Author: Watson, William C.
Genre: Theology - Dispensationalism
Tags: Doctrine / Theology, Eschatology

Rick Shrader‘s Review:

The title of this book  invites you to read it.  The common complaint about dispensationalism is that it began 150 years ago with John Nelson Darby.  Watson gives abundant historical fact to the contrary.  William Watson is Professor of History at Colorado Christian University.  He received his B.A. in History from California State Polytechnic University, his M.Div. from Talbot School of Theology, and an M.A. and Ph.D. in British history from the University of California, Riverside.  He is well qualified to speak on this issue.
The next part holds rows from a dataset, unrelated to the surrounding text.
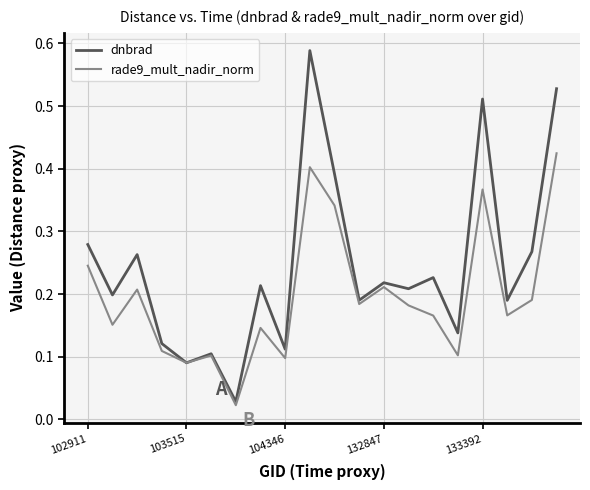

Rank the series by their maximum value, from highest to lowest.

dnbrad, rade9_mult_nadir_norm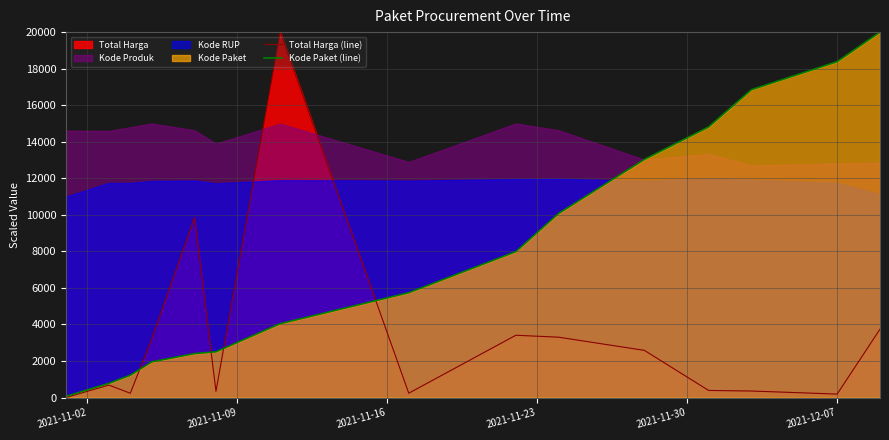

Does the chart have visible grid lines?

Yes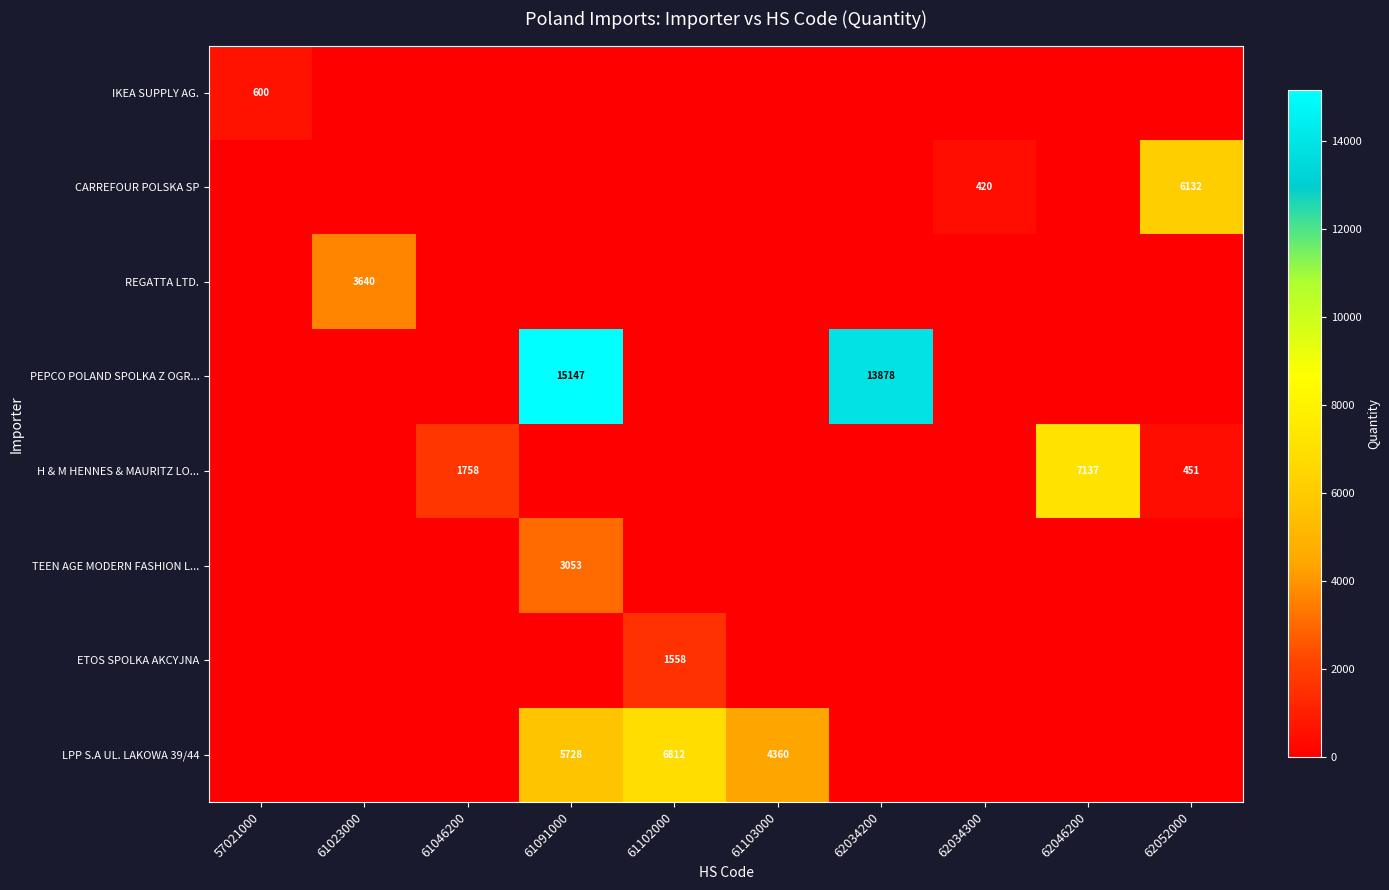

Is it true that LPP S.A UL. LAKOWA 39/44 equals 4360 at 61103000?

True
The book is filled with original source material.  Watson explains, “The method I followed in this work was to spend four years studying only primary sources before reading the historians and theologians.  This was made possible by using the search engines of Early English Books Online (EEBO) and the Eighteenth-Century Short Title Catalogue (EST/ECCO).  Only later did I check my conclusions with that of other writers, historians, and theologians” (p. vii-viii).  Also, “It is my intent to show that the ideas of dispensationalism and Christian Zionism (known at the time as Restorationism) existed in the seventeenth and eighteenth centuries, long before John Nelson Darby who is considered the father of modern dispensationalism and Theodore Herzl (the father of modern Zionism) articulated them.  The ideas espoused by Darby were present in earlier British theology dating to English Puritanism long before Darby set them within a framework that subsequently arose as a system in the 1800s” (p. 2).  In addition, “In the late eighteenth century, more than a generation before Darby, belief in a rapture of the Church before a great tribulation was commonplace in Britain.  The belief was held not only by Baptists like Killingsworth but also by leading Anglicans like Hort, Broughton, and Hardy, and even by Scottish Presbyterians like Fraser” (p. 262).

Watson’s documentation of the original writings is thorough enough to become tedious.  At the end of many chapters are charts including names, subjects, and dates showing premillennialism, rapture doctrine, and dispensational teaching long before Darby.  “Very little of what John Nelson Darby wrote in the 19th century was new” (p. 339).